Weight decay implementation

Dooley · August 21, 2018, 7:21am

Hello,

Going deeper into the Fast.ai library, I am looking at the fit methods, and especially the optimizers, callbacks and schedules that are behind a lot of fast.ai performance and ease of use.

I have a question regarding weight decay. I see as part of the stepper that the weight decay is manually applied to weights after gradient calculation:

if 'wd' in self.opt.param_groups[0] and self.opt.param_groups[0]['wd'] != 0: 
#Weight decay out of the loss.
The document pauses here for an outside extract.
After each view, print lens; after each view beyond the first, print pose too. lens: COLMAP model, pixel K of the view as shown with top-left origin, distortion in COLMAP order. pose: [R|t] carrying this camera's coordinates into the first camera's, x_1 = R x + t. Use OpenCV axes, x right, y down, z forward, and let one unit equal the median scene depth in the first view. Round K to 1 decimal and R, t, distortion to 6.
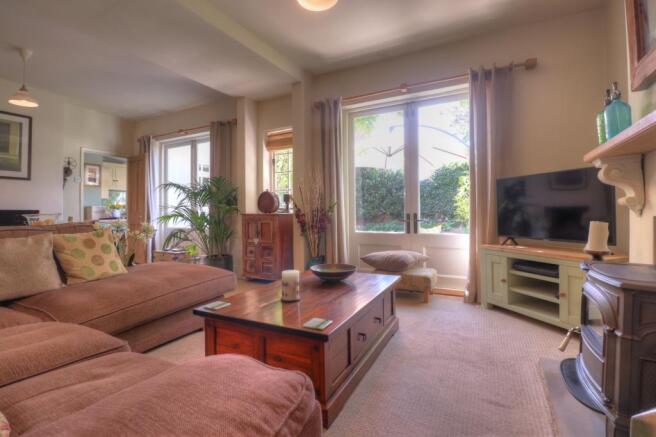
lens RADIAL K [[304.6, 0, 327.8], [0, 304.6, 215.3], [0, 0, 1]] dist [-0.023761, -0.002954]
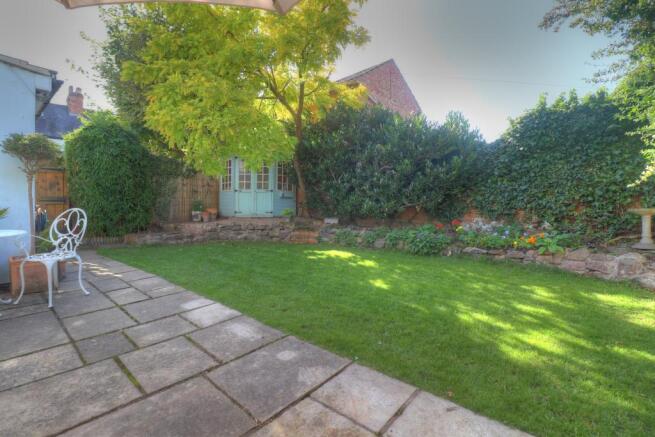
lens RADIAL K [[304.1, 0, 328.0], [0, 304.1, 216.4], [0, 0, 1]] dist [-0.023761, -0.002954]
pose [[0.971812, 0.023088, -0.234624, 0.175765], [-0.015831, 0.999338, 0.032766, -0.008177], [0.235225, -0.028128, 0.971534, 0.474580]]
After the gradient computation but before the step.
    for group in self.opt.param_groups:
        lr, wd = group['lr'], group['wd']
        for p in group['params']:
            if p.grad is not None: p.data = p.data.add(-wd * lr, p.data)

Isn’t it causing the weights decay to be applied twice, as when a standard Pytoorch optimizer is used (e.g. Adam), the step() method already performs weight decay (albeit with a different calculation) ?

Probably a stupid mistake on my sie, clarifications are very welcome!

Thanks

sgugger · August 21, 2018, 2:06pm

Hi there.

This is the way we picked to apply weight decay when we don’t want it done inside the optimizer (see here why). The optimizer has a key named ‘weight_decay’, not ‘wd’. So at this step, we check if there is an extra key ‘wd’ and apply the weight decay before the optimizer messes with it.

Of course, it should be applied with ‘weight_decay’ put to 0 otherwise that would be applied twice as you mention.

jeremy · August 21, 2018, 2:09pm

(I’ve moved this from #fastai-dev, since that category is just for dev of the new v1 library.)